The regulation of enzyme level was the most primitive and basic regulation of metabolism. Adjusting the quantity and activity of enzymes could control the speed and direction of metabolic pathway. The whole genome of E. coli from nonseptic patients and septic patients should be sequenced to find the upstream key enzymes that regulate the differential metabolites. Detecting the expression/activity of enzymes that control the synthesis of different metabolites was availed to clarify the causes of metabolic differences between non-sepsis group and sepsis group and was beneficial to find out the potential mechanism of sepsis induced by different metabolites in vivo (or in vitro). What is more, it was availed to study the early intervention treatment of sepsis.

Conclusion

In summary, the present study reported metabolic profiles of E. coli and metabolic differences between E. coli from nonseptic and E. coli from septic patients. It showed potential to distinguish non-sepsis and sepsis from bacterial metabolism. More attention from the public and medical communities should be paid on sepsis-derived bacteria metabolism.

Data Sharing Statement

All data generated or analyzed during this study were included in this published article.

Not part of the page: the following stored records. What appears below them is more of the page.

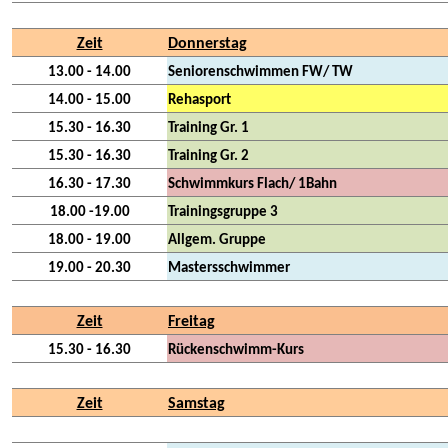
Zeit
Donnerstag
13.00 - 14.00
Seniorenschwimmen FW/ TW
14.00 - 15.00
Rehasport
15.30 - 16.30
Training Gr. 1
15.30 - 16.30
Training Gr. 2
16.30 - 17.30
Schwimmkurs Flach/ 1Bahn
18.00 -19.00
Trainingsgruppe 3
18.00 - 19.00
Allgem. Gruppe
19.00 - 20.30
Mastersschwimmer
Zeit
Freitag
15.30 - 16.30
Rückenschwimm-Kurs
Zeit
Samstag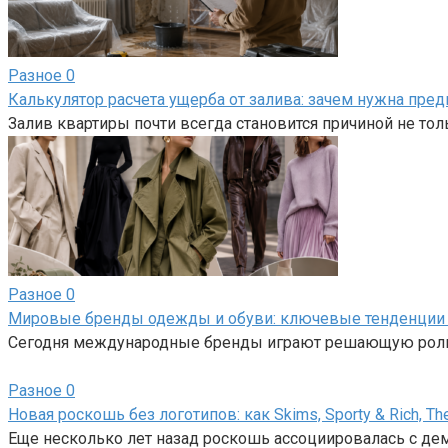
Разное
0
Калькулятор расчета ущерба от залива: зачем нужна пред
Залив квартиры почти всегда становится причиной не тол
Разное
0
Мировые бренды одежды и обуви: ключевые тенденции
Сегодня международные бренды играют решающую роль 
Разное
0
Новая роскошь без логотипов: как Skims, Sporty & Rich,
Еще несколько лет назад роскошь ассоциировалась с де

Ethics Approval and Consent to Participate

The clinical protocols involving the patients and the informed consent form were approved by the Ethics Committee of Huzhou Central Hospital (Ethical number 20191116-01).

Consent for Publication

All the authors listed approve the publication.

Acknowledgments

The authors gratefully acknowledge the patients for their contributions to the investigation of clinical data, blood collection.

Author Contributions

All authors made a significant contribution to the work reported, whether that is in the conception, study design, execution, acquisition of data, analysis and interpretation, or in all these areas; took part in drafting, revising or critically reviewing the article; gave final approval of the version to be published; have agreed on the journal to which the article has been submitted; and agree to be accountable for all aspects of the work.

Funding

This work was supported by Public Welfare Technology Application Research Program of Huzhou (No.2019GYB10) and Medical Science and Technology Project of Zhejiang Province (No.2023KY311).

Disclosure

The authors declare no conflicts of interest in this work.